- _GIVEN DATA_
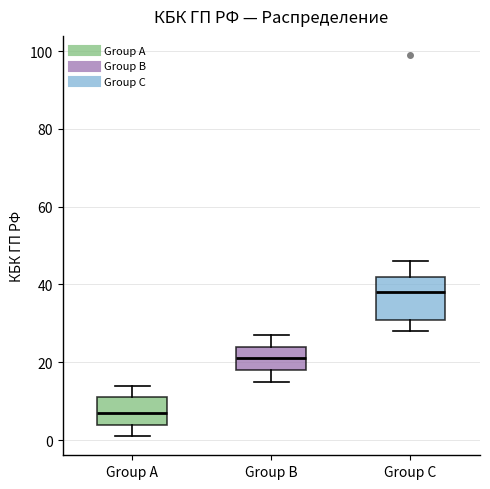

Comparing the boxes themselves (not the whiskers), which one is the tallest?

Group C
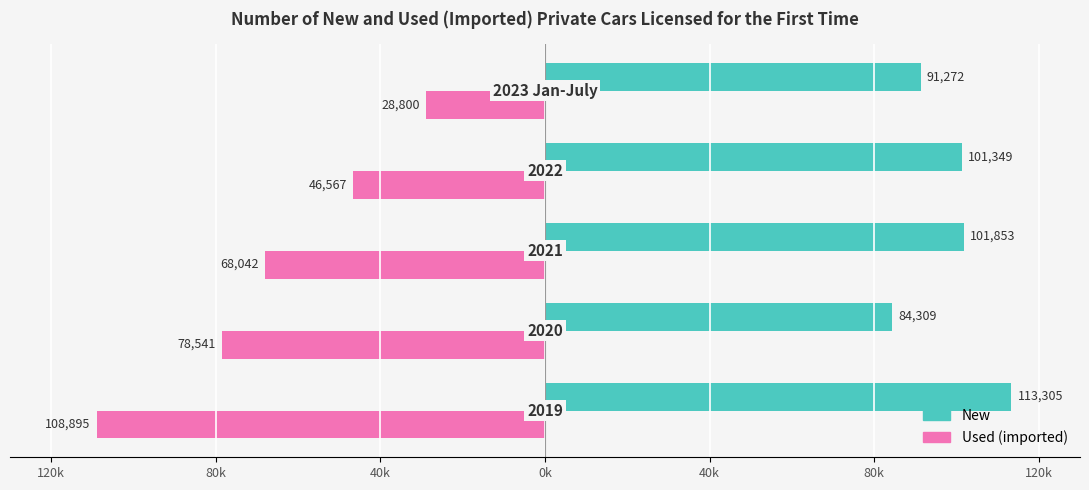

What is the maximum value shown in the chart?

113305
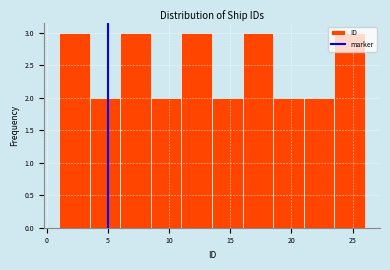

How tall is the bar that spans 16.0 to 18.5 on the x-axis? The values are not printed on the chart, so give them approximately, as read against the axis.

3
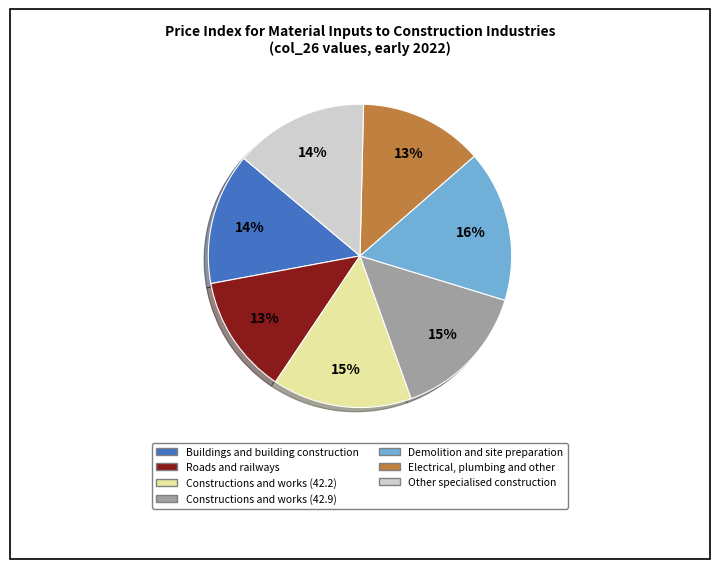

To the nearest percent, what percentage of the pie is Constructions and works (42.9)?

15%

- _EXERCISE INSTRUCTIONS_
Put the records from the line containing "How tall is" through the end of the records, both ends included, into a Markdown table with the columns n and Line. Give one numbered row per line, and leave out blank lines and pictures.

- _REPLY TO THE EXERCISE_
| n | Line |
|---|---|
| 1 | How tall is the bar that spans 16.0 to 18.5 on the x-axis? The values are not printed on the chart, so give them approximately, as read against the axis. |
| 2 | 3 |
| 3 | To the nearest percent, what percentage of the pie is Constructions and works (42.9)? |
| 4 | 15% |